Die Kleine war Ende Januar mit einem Geburtsgewicht von lediglich 490 Gramm auf die Welt gekommen, kaum größer als eine Hand. Und sie war sehr krank. Sie litt an einer sogenannten Zwerchfellhernie, bei der sich der Darm im Brust- statt im Bauchraum befindet. Semas Überlebenschance? Sehr gering, wie die Ärzte den Eltern sagen mussten.
An Tag 17 ihres Lebens wäre Sema fast gestorben, ihr Zustand verschlechterte sich. An Tag 19 wurde operiert. Da wog sie gerade 540 Gramm. So leicht wie zwei Stück Butter. Und doch stark genug, um diesen Eingriff zu überstehen, der in Deutschland bei diesem Gewicht zuvor noch nie durchgeführt worden war.

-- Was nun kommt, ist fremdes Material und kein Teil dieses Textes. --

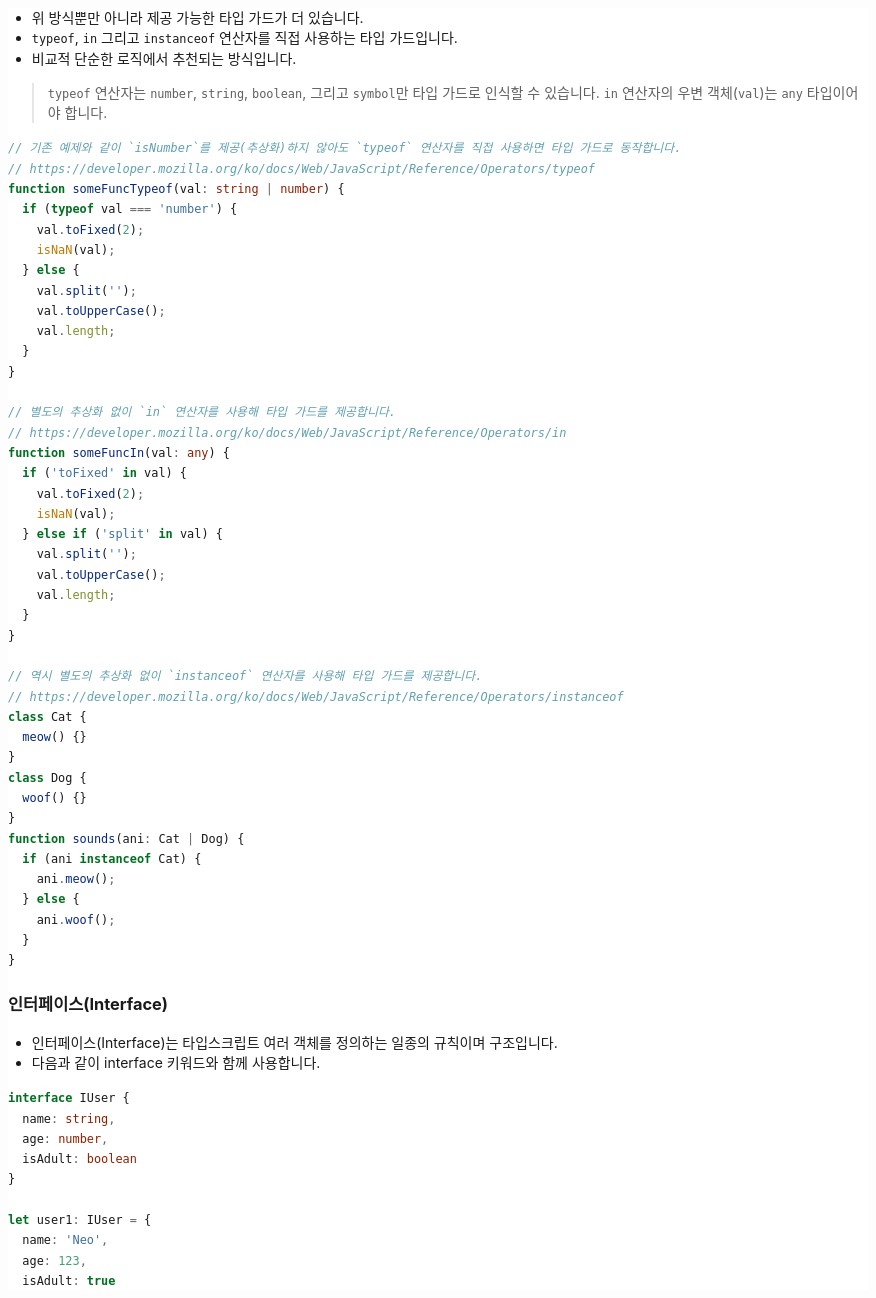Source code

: - 위 방식뿐만 아니라 제공 가능한 타입 가드가 더 있습니다.
- `typeof`, `in` 그리고 `instanceof` 연산자를 직접 사용하는 타입 가드입니다.
- 비교적 단순한 로직에서 추천되는 방식입니다.

> `typeof` 연산자는 `number`, `string`, `boolean`, 그리고 `symbol`만 타입 가드로 인식할 수 있습니다. `in` 연산자의 우변 객체(`val`)는 `any` 타입이어야 합니다.

```typescript
// 기존 예제와 같이 `isNumber`를 제공(추상화)하지 않아도 `typeof` 연산자를 직접 사용하면 타입 가드로 동작합니다.
// https://developer.mozilla.org/ko/docs/Web/JavaScript/Reference/Operators/typeof
function someFuncTypeof(val: string | number) {
  if (typeof val === 'number') {
    val.toFixed(2);
    isNaN(val);
  } else {
    val.split('');
    val.toUpperCase();
    val.length;
  }
}

// 별도의 추상화 없이 `in` 연산자를 사용해 타입 가드를 제공합니다.
// https://developer.mozilla.org/ko/docs/Web/JavaScript/Reference/Operators/in
function someFuncIn(val: any) {
  if ('toFixed' in val) {
    val.toFixed(2);
    isNaN(val);
  } else if ('split' in val) {
    val.split('');
    val.toUpperCase();
    val.length;
  }
}

// 역시 별도의 추상화 없이 `instanceof` 연산자를 사용해 타입 가드를 제공합니다.
// https://developer.mozilla.org/ko/docs/Web/JavaScript/Reference/Operators/instanceof
class Cat {
  meow() {}
}
class Dog {
  woof() {}
}
function sounds(ani: Cat | Dog) {
  if (ani instanceof Cat) {
    ani.meow();
  } else {
    ani.woof();
  }
}
```

### 인터페이스(Interface)
- 인터페이스(Interface)는 타입스크립트 여러 객체를 정의하는 일종의 규칙이며 구조입니다.
- 다음과 같이 interface 키워드와 함께 사용합니다.
```typescript
interface IUser {
  name: string,
  age: number,
  isAdult: boolean
}

let user1: IUser = {
  name: 'Neo',
  age: 123,
  isAdult: true
```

"Auch weltweit gehört sie zu den drei leichtesten Frühgeborenen, bei denen ein solcher Eingriff erfolgreich durchgeführt wurde", sagt Kai Siedler, der Leiter der Abteilung für Früh- und Neugeborene am Helios-Klinikum anlässlich des Welt-Frühchentags am 17. November.
Sie sei überglücklich und allen Ärzten und Schwestern unendlich dankbar, sagte die 37 Jahre alte Mutter. Große Angst habe sie gehabt – aber immer auch Hoffnung. Seit Anfang Juni ist Sema zu Hause, bei Papa und Schwester, erzählt ihre Mutter. Inzwischen kann das Mädchen, dessen blaue Äderchen durch die zarte Haut der Schläfen schimmern, selbstständig trinken. Medikamente bekommt sie über eine Sonde, sie benötigt nur noch wenig zusätzlichen Sauerstoff.

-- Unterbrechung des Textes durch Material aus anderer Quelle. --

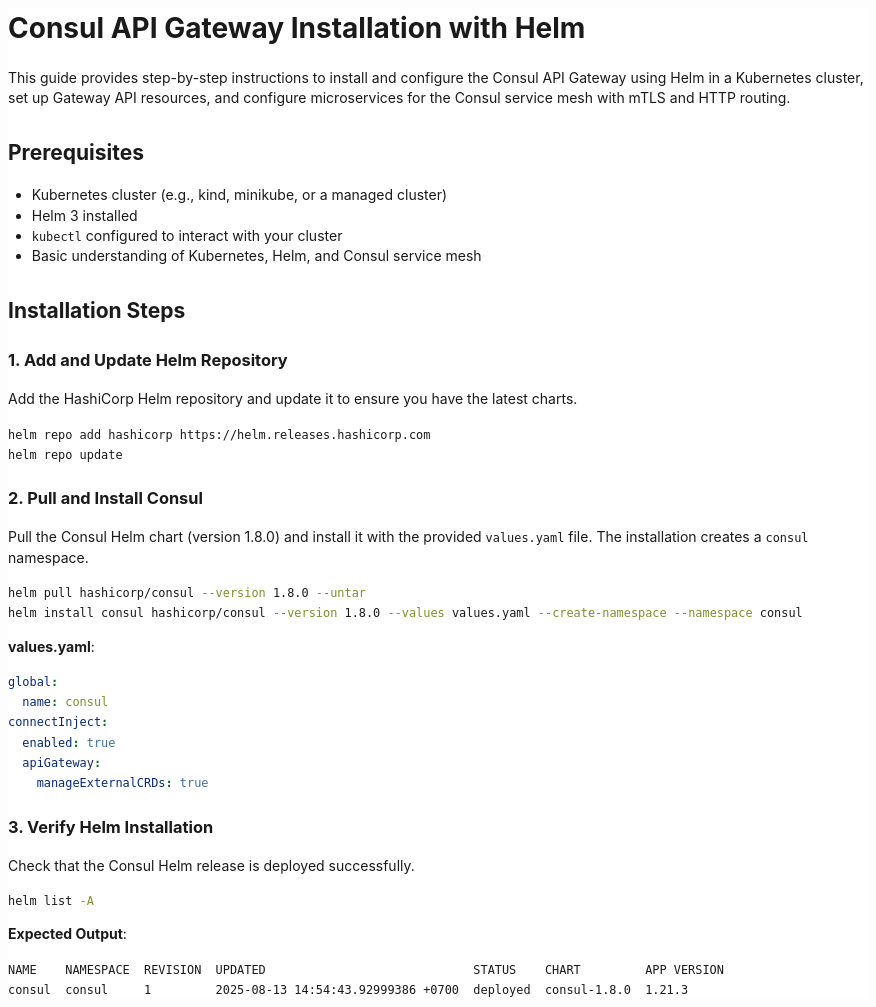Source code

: # Consul API Gateway Installation with Helm

This guide provides step-by-step instructions to install and configure the Consul API Gateway using Helm in a Kubernetes cluster, set up Gateway API resources, and configure microservices for the Consul service mesh with mTLS and HTTP routing.

## Prerequisites
- Kubernetes cluster (e.g., kind, minikube, or a managed cluster)
- Helm 3 installed
- `kubectl` configured to interact with your cluster
- Basic understanding of Kubernetes, Helm, and Consul service mesh

## Installation Steps

### 1. Add and Update Helm Repository
Add the HashiCorp Helm repository and update it to ensure you have the latest charts.

```bash
helm repo add hashicorp https://helm.releases.hashicorp.com
helm repo update
```

### 2. Pull and Install Consul
Pull the Consul Helm chart (version 1.8.0) and install it with the provided `values.yaml` file. The installation creates a `consul` namespace.

```bash
helm pull hashicorp/consul --version 1.8.0 --untar
helm install consul hashicorp/consul --version 1.8.0 --values values.yaml --create-namespace --namespace consul
```

**values.yaml**:
```yaml
global:
  name: consul
connectInject:
  enabled: true
  apiGateway:
    manageExternalCRDs: true
```

### 3. Verify Helm Installation
Check that the Consul Helm release is deployed successfully.

```bash
helm list -A
```

**Expected Output**:
```
NAME    NAMESPACE  REVISION  UPDATED                             STATUS    CHART         APP VERSION
consul  consul     1         2025-08-13 14:54:43.92999386 +0700  deployed  consul-1.8.0  1.21.3
```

Mit der Operation habe man Neuland betreten, betont Thomas Ringle, der Chefarzt der Kinderchirurgie und einer der drei Operateure. Nach dem gelungenen Eingriff seien zwei Ärzte rund um die Uhr zuständig und erreichbar gewesen und es sei dem Kind immer besser gegangen. "Es war natürlich auch bewegend zu sehen, wie gut es den Eltern damit ging." Für die OP musste das Loch im Zwerchfell, durch das der Darm in den Brustraum drang, mit einem winzig kleinen Patch (Flicken) geschlossen werden. Der Patch wächst nicht mit – Sema musste seither noch zweimal operiert werden. Es gab keine Komplikationen.
Ringle sagt: "Man hat in allen Stufen vor der OP, während der Intensivmedizin, nach der OP immer gesehen, wie stark diese Lebenskraft und wie dieser Lebenswille dieses Kindes ist bis zum heutigen Tag." Sema wiegt jetzt 3900 Gramm.